> What is being asked
Output each entry that follows exactly. Images stay out.
======
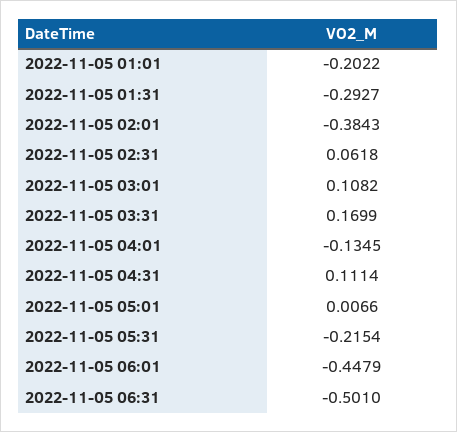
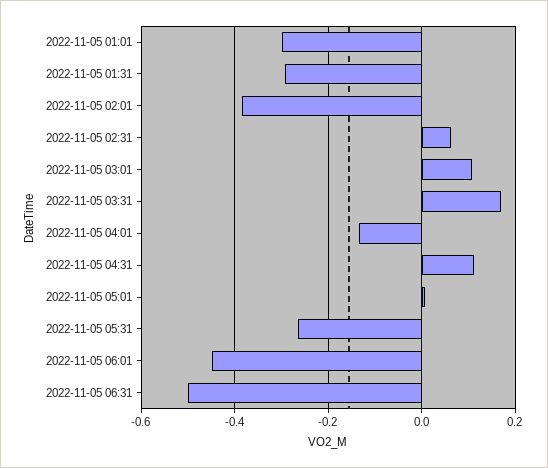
  {
-   "2022-11-05 01:01": -0.2022,
+   "2022-11-05 01:01": -0.3,
    "2022-11-05 01:31": -0.2927,
    "2022-11-05 02:01": -0.3843,
    "2022-11-05 02:31": 0.0618,
    "2022-11-05 03:01": 0.1082,
    "2022-11-05 03:31": 0.1699,
    "2022-11-05 04:01": -0.1345,
    "2022-11-05 04:31": 0.1114,
    "2022-11-05 05:01": 0.0066,
-   "2022-11-05 05:31": -0.2154,
+   "2022-11-05 05:31": -0.26,
    "2022-11-05 06:01": -0.4479,
    "2022-11-05 06:31": -0.501
  }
======
> Exercise output
  {
-   "2022-11-05 01:01": -0.2022,
+   "2022-11-05 01:01": -0.3,
    "2022-11-05 01:31": -0.2927,
    "2022-11-05 02:01": -0.3843,
    "2022-11-05 02:31": 0.0618,
    "2022-11-05 03:01": 0.1082,
    "2022-11-05 03:31": 0.1699,
    "2022-11-05 04:01": -0.1345,
    "2022-11-05 04:31": 0.1114,
    "2022-11-05 05:01": 0.0066,
-   "2022-11-05 05:31": -0.2154,
+   "2022-11-05 05:31": -0.26,
    "2022-11-05 06:01": -0.4479,
    "2022-11-05 06:31": -0.501
  }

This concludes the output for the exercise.